● **EXERCISE BRIEF**: Each line of the records must appear in your answer exactly, with no pictures.

● **RECORDS SHOWN**:
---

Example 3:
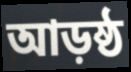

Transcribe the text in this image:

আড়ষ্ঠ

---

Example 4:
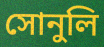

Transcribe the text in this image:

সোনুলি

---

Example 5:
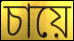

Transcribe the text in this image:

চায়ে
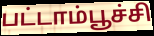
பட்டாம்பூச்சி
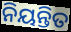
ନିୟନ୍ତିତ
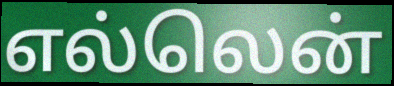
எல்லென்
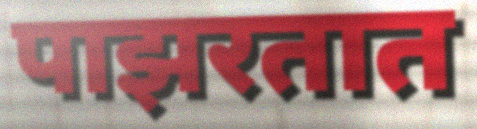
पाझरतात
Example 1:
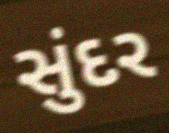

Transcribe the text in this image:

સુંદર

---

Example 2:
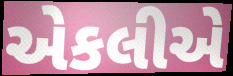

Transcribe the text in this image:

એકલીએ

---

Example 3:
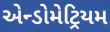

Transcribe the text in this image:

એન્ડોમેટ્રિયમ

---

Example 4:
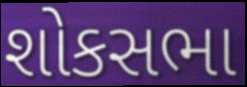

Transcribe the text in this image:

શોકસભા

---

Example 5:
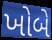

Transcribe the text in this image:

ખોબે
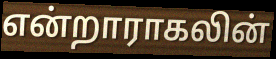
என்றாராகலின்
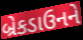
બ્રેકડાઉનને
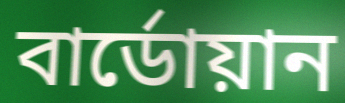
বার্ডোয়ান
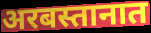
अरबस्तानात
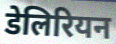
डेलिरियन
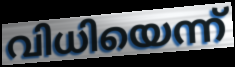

● **TASK SOLUTION**:
---

Example 3:

Transcribe the text in this image:

আড়ষ্ঠ

---

Example 4:

Transcribe the text in this image:

সোনুলি

---

Example 5:

Transcribe the text in this image:

চায়ে
பட்டாம்பூச்சி
ନିୟନ୍ତିତ
எல்லென்
पाझरतात
Example 1:

Transcribe the text in this image:

સુંદર

---

Example 2:

Transcribe the text in this image:

એકલીએ

---

Example 3:

Transcribe the text in this image:

એન્ડોમેટ્રિયમ

---

Example 4:

Transcribe the text in this image:

શોકસભા

---

Example 5:

Transcribe the text in this image:

ખોબે
என்றாராகலின்
બ્રેકડાઉનને
বার্ডোয়ান
अरबस्तानात
डेलिरियन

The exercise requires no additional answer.